# DOCUMENT TEXT:

- Opening Delimiter -

REVIEW: The Visit, National Theatre London ✭✭✭

Paul T Davies reviews Tony Kushner’s adaptation of Durrenmatt’s play The Visit now playing at the National Theatre, London.

The Visit review National Theatre
Lesley Manville and the company of The Visit. Photo: Johan Persson

The Visit
National Theatre
13 February 2020
3 Stars
Book Tickets

Tony Kushner is a playwright not known for his brevity, as we fans of Angels in America are very aware. Big ideas, big themes, he does love a debate, and his adaptation of Durrenmatt’s The Visit has lost thirty minutes since previews, but still clocks in at three hours 40 minutes. When Claire Zachanassian, The Old Lady Who Comes to Call, returns to her home town of Slurry, she is the richest woman in the world and offers the poor citizens a billion dollars if they carry out one request. To kill her teenage sweetheart, Alfred Ill, who gets her pregnant, denied paternity, bribed his friends to say she was promiscuous, the cause of her leaving the town penniless and shunned. Revenge is sweet, and so are money and a comfortable lifestyle.

Lesley Manville
Lesley Manville. Photo: Johann Persson

The good news is that Lesley Manville is in the lead, here channelling 1950s Movie heroines and wronged women, having great fun with artificial limbs and some snappy one-liners. In her blonde wig and vocal patterns, there is more than a touch of Baby Jane, and there’s even a nod to Bette Davis in Now Voyager. Claire arrives with an entourage, including a panther, and Manville is great, campy fun in the first half, skilfully showing her love for Alfred, and how that has dominated and scarred her life, as the play progresses. Hugo Weaving is equally good as Alfred, facing up to not just the horror of being a marked man, but the consequences of his actions. There’s a terrific turn by Nicholas Woodeson as the Mayor, selling Alfred down the road to save his town, and Sara Kestelman shines as Principal Covington, the moral compass of the play even when sloshed on vodka.

- Closing Delimiter -

# RECORDED INFORMATION:
- Opening Delimiter -

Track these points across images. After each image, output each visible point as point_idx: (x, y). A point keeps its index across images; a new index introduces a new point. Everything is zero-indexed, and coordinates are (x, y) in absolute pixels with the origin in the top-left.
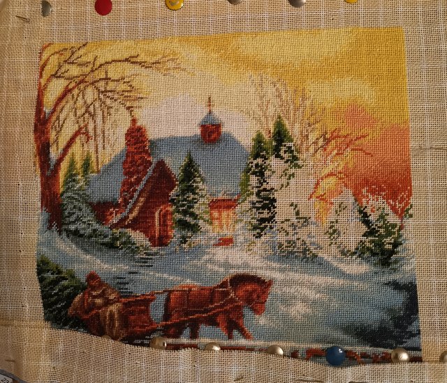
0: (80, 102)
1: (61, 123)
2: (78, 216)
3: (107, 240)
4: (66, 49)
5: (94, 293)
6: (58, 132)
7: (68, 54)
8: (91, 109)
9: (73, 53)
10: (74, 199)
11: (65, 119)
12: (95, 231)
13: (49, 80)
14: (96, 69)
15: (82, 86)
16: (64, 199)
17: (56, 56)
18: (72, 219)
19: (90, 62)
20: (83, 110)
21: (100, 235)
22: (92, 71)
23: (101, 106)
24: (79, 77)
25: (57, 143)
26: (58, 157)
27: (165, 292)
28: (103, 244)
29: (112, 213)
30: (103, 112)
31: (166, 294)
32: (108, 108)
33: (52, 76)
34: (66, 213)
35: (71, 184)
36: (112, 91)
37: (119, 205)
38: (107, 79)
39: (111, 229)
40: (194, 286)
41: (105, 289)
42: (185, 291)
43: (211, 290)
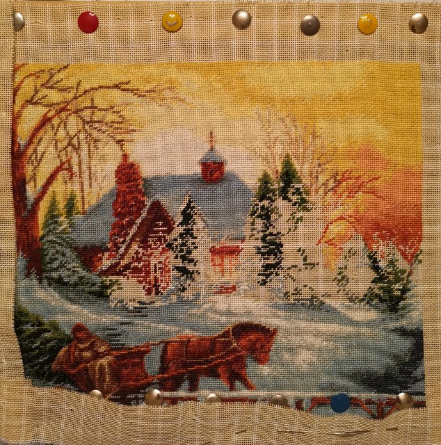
0: (61, 133)
1: (39, 157)
2: (61, 263)
3: (95, 288)
4: (43, 71)
5: (82, 346)
6: (35, 168)
7: (45, 77)
8: (75, 141)
9: (52, 76)
10: (56, 243)
11: (44, 153)
12: (81, 278)
13: (23, 107)
14: (80, 96)
15: (63, 115)
16: (44, 244)
17: (32, 78)
18: (55, 265)
19: (72, 88)
20: (65, 143)
21: (88, 283)
22: (76, 98)
23: (86, 139)
24: (58, 104)
25: (35, 180)
26: (35, 196)
27: (161, 342)
28: (90, 293)
29: (101, 259)
30: (89, 145)
31: (162, 345)
32: (96, 141)
33: (27, 101)
34: (47, 258)
35: (52, 226)
36: (99, 122)
37: (108, 249)
38: (93, 108)
39: (100, 276)
40: (194, 337)
41: (94, 342)
42: (183, 342)
43: (211, 340)
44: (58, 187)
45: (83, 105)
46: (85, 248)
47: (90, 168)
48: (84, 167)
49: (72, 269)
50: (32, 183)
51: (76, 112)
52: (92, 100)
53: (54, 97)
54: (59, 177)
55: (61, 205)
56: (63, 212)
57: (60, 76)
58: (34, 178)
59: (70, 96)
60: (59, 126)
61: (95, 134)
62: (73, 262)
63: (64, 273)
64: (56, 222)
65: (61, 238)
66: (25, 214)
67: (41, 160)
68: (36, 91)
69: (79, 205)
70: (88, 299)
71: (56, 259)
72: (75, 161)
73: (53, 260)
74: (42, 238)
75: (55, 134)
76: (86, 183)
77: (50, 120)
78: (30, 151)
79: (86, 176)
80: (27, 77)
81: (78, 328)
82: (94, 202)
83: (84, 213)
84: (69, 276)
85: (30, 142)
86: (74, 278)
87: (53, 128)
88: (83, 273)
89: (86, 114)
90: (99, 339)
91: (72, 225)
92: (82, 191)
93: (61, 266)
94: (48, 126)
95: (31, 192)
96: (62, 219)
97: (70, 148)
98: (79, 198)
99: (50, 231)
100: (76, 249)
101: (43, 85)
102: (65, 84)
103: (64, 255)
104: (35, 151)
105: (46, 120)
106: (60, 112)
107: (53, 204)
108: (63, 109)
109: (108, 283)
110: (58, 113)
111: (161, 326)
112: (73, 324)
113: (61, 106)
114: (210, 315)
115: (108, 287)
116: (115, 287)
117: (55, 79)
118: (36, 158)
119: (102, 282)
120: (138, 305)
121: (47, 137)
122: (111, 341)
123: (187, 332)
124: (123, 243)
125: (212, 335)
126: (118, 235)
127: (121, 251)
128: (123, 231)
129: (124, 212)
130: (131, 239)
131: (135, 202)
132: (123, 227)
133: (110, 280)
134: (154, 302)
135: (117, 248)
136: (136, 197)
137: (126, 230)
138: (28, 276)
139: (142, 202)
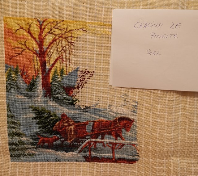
0: (60, 45)
3: (70, 101)
4: (54, 22)
5: (64, 121)
6: (50, 57)
7: (55, 24)
8: (65, 49)
10: (56, 85)
11: (53, 52)
12: (65, 98)
13: (46, 35)
14: (67, 32)
15: (61, 39)
16: (52, 85)
18: (56, 93)
19: (65, 29)
20: (61, 49)
21: (67, 99)
23: (69, 48)
26: (49, 68)
27: (92, 121)
28: (68, 103)
29: (72, 91)
30: (70, 51)
31: (93, 122)
32: (72, 49)
33: (48, 33)
34: (53, 90)
35: (55, 79)
36: (74, 42)
37: (75, 88)
38: (72, 37)
39: (72, 97)
40: (104, 120)
41: (69, 120)
42: (100, 122)
43: (110, 122)
44: (58, 65)
45: (68, 36)
46: (67, 87)
47: (70, 59)
48: (68, 58)
49: (62, 94)
50: (48, 63)
51: (65, 38)
52: (72, 34)
53: (58, 32)
54: (58, 61)
55: (59, 71)
56: (59, 74)
57: (60, 24)
58: (49, 61)
59: (64, 32)
60: (59, 43)
61: (72, 47)
62: (62, 92)
63: (59, 96)
64: (57, 78)
65: (58, 83)
66: (45, 74)
67: (52, 55)
68: (51, 29)
69: (65, 71)
70: (67, 105)
71: (56, 91)
72: (64, 56)
73: (55, 91)
74: (51, 83)
75: (57, 46)
76: (68, 64)
77: (56, 40)
78: (48, 51)
79: (68, 61)
80: (48, 24)
81: (63, 115)
82: (71, 71)
83: (67, 75)
84: (61, 97)
85: (48, 48)
86: (63, 98)
87: (57, 43)
88: (66, 96)
89: (69, 39)
90: (71, 119)
91: (62, 79)
92: (67, 67)
93: (58, 93)
94: (55, 43)
95: (48, 66)
96: (59, 76)
97: (63, 51)
98: (65, 69)
99: (54, 81)
100: (64, 87)
101: (54, 27)
102: (62, 27)
103: (59, 89)
104: (50, 51)
105: (54, 40)
106: (60, 37)
107: (56, 71)
108: (61, 37)
109: (75, 100)
110: (59, 38)
111: (93, 115)
112: (61, 114)
113: (60, 35)
114: (110, 113)
115: (74, 101)
116: (77, 101)
117: (58, 25)
118: (50, 54)
119: (72, 100)
120: (85, 108)
121: (54, 46)
122: (75, 120)
123: (102, 118)
124: (80, 86)
125: (111, 120)
126: (79, 83)
127: (80, 88)
128: (81, 81)
129: (81, 75)
130: (83, 84)
131: (86, 71)
132: (81, 80)
133: (76, 99)
134: (91, 107)
135: (78, 87)
136: (86, 70)
137: (82, 81)
138: (45, 96)
139: (88, 72)
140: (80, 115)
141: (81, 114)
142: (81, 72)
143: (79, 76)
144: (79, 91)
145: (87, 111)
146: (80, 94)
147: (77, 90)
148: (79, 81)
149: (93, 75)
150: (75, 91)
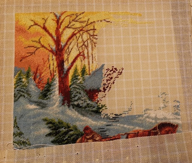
0: (80, 40)
2: (79, 97)
3: (94, 109)
4: (73, 14)
5: (88, 137)
6: (68, 55)
7: (74, 17)
8: (86, 43)
9: (77, 16)
10: (77, 88)
11: (72, 48)
12: (88, 104)
13: (64, 29)
14: (89, 25)
15: (81, 32)
16: (71, 89)
17: (68, 17)
18: (76, 98)
19: (86, 21)
21: (91, 106)
22: (87, 25)
24: (79, 28)
25: (68, 60)
26: (68, 67)
28: (92, 111)
29: (97, 95)
30: (92, 45)
32: (95, 43)
33: (66, 27)
34: (73, 96)
35: (75, 81)
36: (97, 35)
37: (100, 91)
38: (94, 29)
39: (97, 103)
41: (94, 135)
42: (136, 133)
44: (78, 63)
45: (90, 28)
46: (90, 90)
47: (92, 55)
48: (90, 55)
49: (84, 100)
50: (67, 62)
51: (87, 31)
52: (94, 26)
53: (78, 25)
54: (79, 59)
55: (79, 71)
56: (80, 74)
57: (81, 16)
58: (68, 59)
59: (84, 25)
60: (79, 37)
61: (95, 40)
62: (85, 97)
63: (80, 102)
64: (77, 79)
65: (79, 86)
66: (63, 76)
67: (71, 51)
68: (70, 23)
69: (87, 71)
71: (77, 96)
72: (86, 52)
73: (75, 96)
74: (70, 86)
75: (77, 40)
77: (75, 34)
78: (66, 48)
79: (91, 58)
80: (66, 17)
81: (87, 128)
82: (94, 70)
83: (90, 74)
84: (82, 104)
85: (66, 44)
86: (85, 104)
88: (89, 102)
89: (91, 32)
91: (84, 80)
93: (79, 99)
94: (75, 37)
95: (66, 66)
96: (79, 77)
97: (84, 46)
98: (87, 68)
99: (74, 83)
100: (86, 91)
101: (73, 20)
102: (82, 20)
103: (80, 94)
104: (68, 48)
105: (74, 35)
107: (76, 70)
108: (81, 30)
109: (100, 106)
110: (79, 32)
113: (81, 28)
115: (100, 108)
116: (104, 108)
117: (78, 18)
118: (69, 51)
119: (98, 106)
120: (114, 116)
121: (74, 42)
124: (107, 87)
126: (105, 84)
127: (106, 91)
128: (107, 82)
129: (107, 74)
130: (111, 86)
131: (113, 69)
132: (107, 80)
133: (102, 105)
134: (122, 114)
135: (105, 90)
136: (113, 67)
137: (109, 82)
138: (63, 104)
139: (116, 69)
140: (108, 127)
141: (109, 125)
142: (107, 70)
143: (105, 75)
144: (106, 95)
145: (117, 121)
146: (107, 98)
147: (103, 93)
148: (105, 82)
149: (121, 72)
150: (100, 95)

- Closing Delimiter -

# THE PROBLEM:
Transcribe without alteration everything in the theatre review from "Tony Kushner is" down to "a comfortable lifestyle.".

# SOLVED EXERCISE:
Tony Kushner is a playwright not known for his brevity, as we fans of Angels in America are very aware. Big ideas, big themes, he does love a debate, and his adaptation of Durrenmatt’s The Visit has lost thirty minutes since previews, but still clocks in at three hours 40 minutes. When Claire Zachanassian, The Old Lady Who Comes to Call, returns to her home town of Slurry, she is the richest woman in the world and offers the poor citizens a billion dollars if they carry out one request. To kill her teenage sweetheart, Alfred Ill, who gets her pregnant, denied paternity, bribed his friends to say she was promiscuous, the cause of her leaving the town penniless and shunned. Revenge is sweet, and so are money and a comfortable lifestyle.